As I read the diary entries, it was fast becoming clear to me why Candy went so far off the rails once William ended things with her. She clearly thought of their time together as more than a fling, and if her diary could be believed, William had been responsible for making her think that they were something more. I shook my head and went to the next flattened page.

W is nothing but a bastard. A lying, cheating bastard of a man, and I hate him. I absolutely hate him. But I don’t hate him. Not really. I love him. I can’t help it. He broke my heart this morning, but really, it wasn’t him. It was his bitch of a wife. Now her, I do hate. Like more than I’ve ever hated anyone. Ugh, why can’t she just fuck off somewhere and die?

W told me this morning that his wife had found out about us. At first, I was overjoyed. That meant we could finally be together. W had avoided telling her about us, saying she wasn’t in the right place mentally to hear this yet. But now that she had found out anyway, there was no reason for him to stay with her now. Except he told me we were over. Not him and her. Him and me.

He told me that we had been a mistake, that what we had was just a meaningless fling. I reminded him of all the things he’d said to me. How he loved me. How he wanted to leave his wife for me. And he just shrugged and repeated that we were over.

I have never felt pain like this. I’ve heard people talking about broken hearts, of course I have. But until that moment, I had never realized that it literally felt like your heart was breaking. That it was an actual physical pain.

I feel like I’m going to die. Maybe that would be a good thing. Maybe then the pain would stop, and W would really see what he had done. Maybe then he would see that he should have chosen me over her.

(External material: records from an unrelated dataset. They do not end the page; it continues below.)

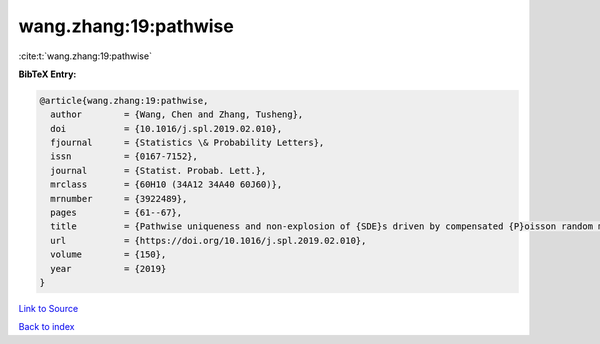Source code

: wang.zhang:19:pathwise
======================

:cite:t:`wang.zhang:19:pathwise`

**BibTeX Entry:**

.. code-block:: bibtex

   @article{wang.zhang:19:pathwise,
     author        = {Wang, Chen and Zhang, Tusheng},
     doi           = {10.1016/j.spl.2019.02.010},
     fjournal      = {Statistics \& Probability Letters},
     issn          = {0167-7152},
     journal       = {Statist. Probab. Lett.},
     mrclass       = {60H10 (34A12 34A40 60J60)},
     mrnumber      = {3922489},
     pages         = {61--67},
     title         = {Pathwise uniqueness and non-explosion of {SDE}s driven by compensated {P}oisson random measures},
     url           = {https://doi.org/10.1016/j.spl.2019.02.010},
     volume        = {150},
     year          = {2019}
   }

`Link to Source <https://doi.org/10.1016/j.spl.2019.02.010},>`_


`Back to index <../By-Cite-Keys.html>`_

I felt anger swirling inside me as I read the last entry over again. It was fast becoming clear to me that William had taken this sweet girl, made her think she was special to him, and then tossed her aside like trash when it suited him. Of course, she had been naïve. A man like William would never leave his society-conditioned wife for a girl like Candy, but that didn’t change the fact that William had broken her heart.

I hated to admit it, even to myself, but I was starting to see where Morrie was coming from. This diary was painting the picture of a girl who was happy and full of life. And then the spark in her died the day William told her she didn’t matter to him.

I almost didn’t want to read on, but I knew I had to and dutifully flicked through to the next dog-eared page. I read the entry that described Candy’s visit to William’s home to see Carlotta in the flesh and how she couldn’t believe that William had chosen Carlotta over her now that she had seen her close up. Candy wanted to know what Carlotta had that she didn’t have. She concluded it certainly wasn’t her looks.

The next few entries I read showed me the story of a girl sinking further into depression and with it, embracing the delusional fantasy that everything that was wrong in her life was Carlotta’s fault. She had taken the bait from William about Carlotta being a bad wife, and she was running with it, blaming Carlotta entirely for losing William. It was like she just switched off from the fact that William had a choice and that he had chosen Carlotta over her.

The next entry that really made me sit up and take notice was the one where Candy found out that she was pregnant. By that point, she was drinking quite heavily and had started taking meth. She described meth as her safety blanket. She talked about how when she was high, she didn’t feel the pain. That for those few hours, she could tell herself she was okay. She was even happy. And until the effects of the meth wore off, she actually believed it.

I’m pregnant. I’ve just found out today. The baby is W’s, obviously. At first, I felt like the bottom had fallen out of my world when I saw the word Pregnant on the little white stick. I felt like I was too young to be a mother, and the thought of having to raise a baby alone truly terrified me. But the more I thought about it, the more I began to see the truth.